▸ **과제 설명**: 아래 기록에서 "Borromeo"라는 단어가 들어 있는 줄이 몇 줄인지 숫자 하나로만 밝히세요.

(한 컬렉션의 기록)
- - -

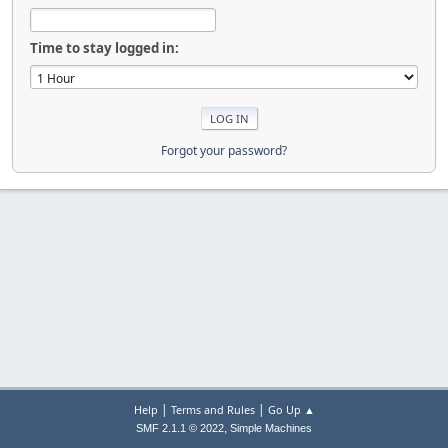
Time to stay logged in:
Forgot your password?
|
|
Help
Terms and Rules
Go Up ▲
,
SMF 2.1.1 © 2022
Simple Machines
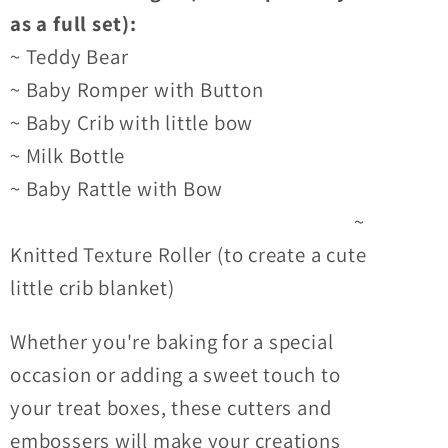
as a full set):
~ Teddy Bear
~ Baby Romper with Button
~ Baby Crib with little bow
~ Milk Bottle
~ Baby Rattle with Bow
~
Knitted Texture Roller (to create a cute
little crib blanket)
Whether you're baking for a special
occasion or adding a sweet touch to
your treat boxes, these cutters and
embossers will make your creations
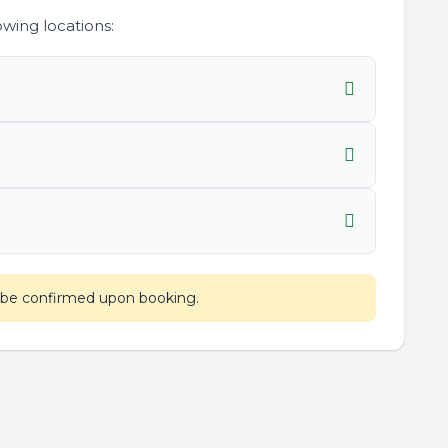
wing locations:
l be confirmed upon booking.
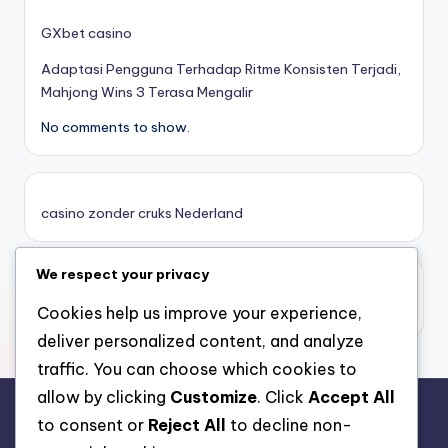
κορυφαιες στοιχηματικες εταιριες
GXbet casino
Adaptasi Pengguna Terhadap Ritme Konsisten Terjadi,
online casino zonder cruks
Mahjong Wins 3 Terasa Mengalir
No comments to show.
καινουργια online casino
καζινο νεα
casino zonder cruks Nederland
ποκερ στην ελλαδα
We respect your privacy
casino zonder limiet
online casino χωρισ ταυτοποιηση
casino zonder limiet
Cookies help us improve your experience,
deliver personalized content, and analyze
sazkove kancelare cr
traffic. You can choose which cookies to
allow by clicking
Customize
. Click
Accept All
zahraniční sazkovky
to consent or
Reject All
to decline non-
rr88.auction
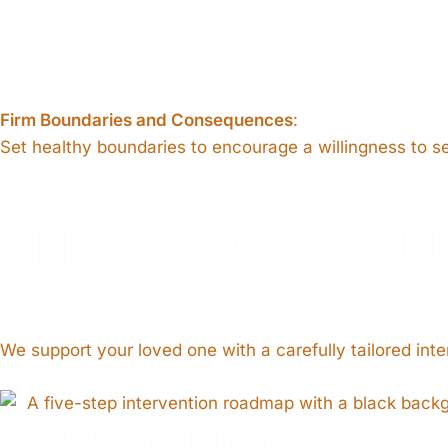
Firm Boundaries and Consequences
:
Set healthy boundaries to encourage a willingness to s
Our Approach
THE CROSSWEL
FROM CRISIS T
We support your loved one with a carefully tailored int
WHY CHOOSE A 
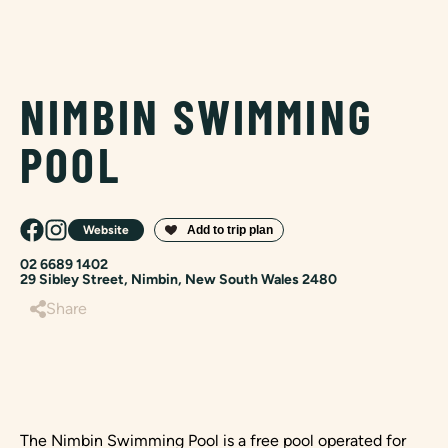
NIMBIN SWIMMING
POOL
Website
02 6689 1402
29 Sibley Street, Nimbin, New South Wales 2480
Share
The Nimbin Swimming Pool is a free pool operated for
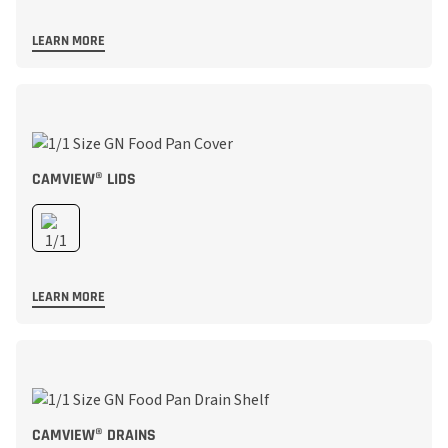
LEARN MORE
CAMVIEW® LIDS
LEARN MORE
CAMVIEW® DRAINS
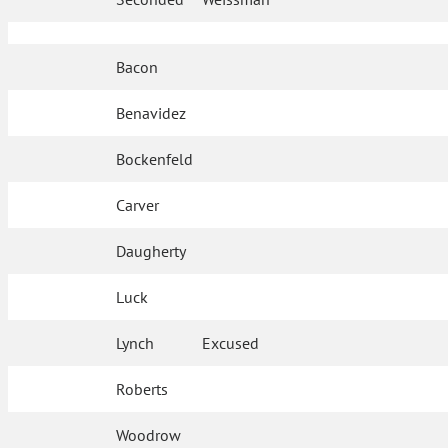
Bacon
Benavidez
Bockenfeld
Carver
Daugherty
Luck
Lynch
Excused
Roberts
Woodrow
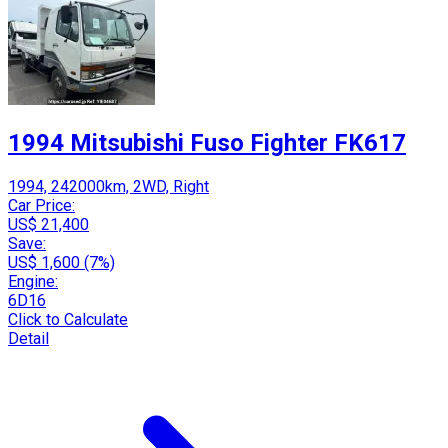
1994 Mitsubishi Fuso Fighter FK617
1994, 242000km, 2WD, Right
Car Price:
US$ 21,400
Save:
US$ 1,600 (7%)
Engine:
6D16
Click to Calculate
Detail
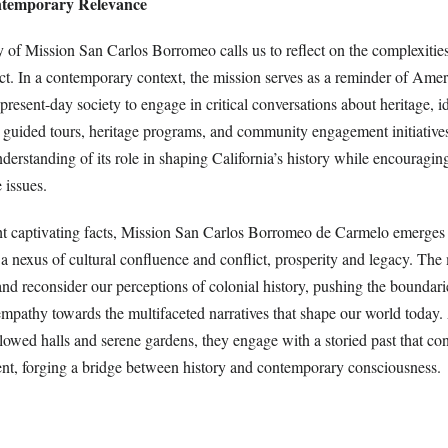
ntemporary Relevance
 of Mission San Carlos Borromeo calls us to reflect on the complexities
t. In a contemporary context, the mission serves as a reminder of Ameri
present-day society to engage in critical conversations about heritage, id
h guided tours, heritage programs, and community engagement initiatives
derstanding of its role in shaping California’s history while encouraging
e issues.
ight captivating facts, Mission San Carlos Borromeo de Carmelo emerges
as a nexus of cultural confluence and conflict, prosperity and legacy. The
and reconsider our perceptions of colonial history, pushing the boundari
mpathy towards the multifaceted narratives that shape our world today. 
lowed halls and serene gardens, they engage with a storied past that con
sent, forging a bridge between history and contemporary consciousness.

- - -

▸ **완료된 과제**: 2